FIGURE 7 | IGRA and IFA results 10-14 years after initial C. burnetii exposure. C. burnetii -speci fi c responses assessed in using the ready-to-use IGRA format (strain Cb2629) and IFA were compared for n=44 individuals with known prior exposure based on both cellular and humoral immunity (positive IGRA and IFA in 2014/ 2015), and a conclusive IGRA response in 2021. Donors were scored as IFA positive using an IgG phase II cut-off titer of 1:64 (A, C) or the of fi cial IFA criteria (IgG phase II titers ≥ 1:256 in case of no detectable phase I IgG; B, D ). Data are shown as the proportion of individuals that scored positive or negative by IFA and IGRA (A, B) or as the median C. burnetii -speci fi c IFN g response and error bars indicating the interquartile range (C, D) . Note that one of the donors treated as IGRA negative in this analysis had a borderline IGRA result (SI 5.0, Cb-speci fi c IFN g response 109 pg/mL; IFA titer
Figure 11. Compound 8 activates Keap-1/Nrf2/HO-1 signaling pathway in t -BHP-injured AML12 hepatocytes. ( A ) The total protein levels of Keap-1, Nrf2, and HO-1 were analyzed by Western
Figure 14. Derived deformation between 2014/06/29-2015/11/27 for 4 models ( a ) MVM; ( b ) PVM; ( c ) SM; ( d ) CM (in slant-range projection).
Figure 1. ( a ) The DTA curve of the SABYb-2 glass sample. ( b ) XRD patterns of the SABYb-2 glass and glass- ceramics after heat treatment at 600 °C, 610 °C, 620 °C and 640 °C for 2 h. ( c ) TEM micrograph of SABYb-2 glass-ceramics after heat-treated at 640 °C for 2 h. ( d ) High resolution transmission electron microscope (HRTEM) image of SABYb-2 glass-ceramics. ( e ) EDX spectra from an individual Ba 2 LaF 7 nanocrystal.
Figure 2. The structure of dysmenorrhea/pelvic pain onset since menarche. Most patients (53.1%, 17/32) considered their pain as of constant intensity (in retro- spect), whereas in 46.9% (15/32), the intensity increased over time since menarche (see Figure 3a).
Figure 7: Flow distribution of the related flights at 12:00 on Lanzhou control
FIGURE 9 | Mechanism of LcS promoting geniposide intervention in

○ ○ ○ ○

_Your goal:_ Everything above from the line containing "Figure 14. Derived" down to the line containing "Figure 1. ( a" should be copied exactly, both end lines included, and nothing else.

_Written solution:_
Figure 14. Derived deformation between 2014/06/29-2015/11/27 for 4 models ( a ) MVM; ( b ) PVM; ( c ) SM; ( d ) CM (in slant-range projection).
Figure 1. ( a ) The DTA curve of the SABYb-2 glass sample. ( b ) XRD patterns of the SABYb-2 glass and glass- ceramics after heat treatment at 600 °C, 610 °C, 620 °C and 640 °C for 2 h. ( c ) TEM micrograph of SABYb-2 glass-ceramics after heat-treated at 640 °C for 2 h. ( d ) High resolution transmission electron microscope (HRTEM) image of SABYb-2 glass-ceramics. ( e ) EDX spectra from an individual Ba 2 LaF 7 nanocrystal.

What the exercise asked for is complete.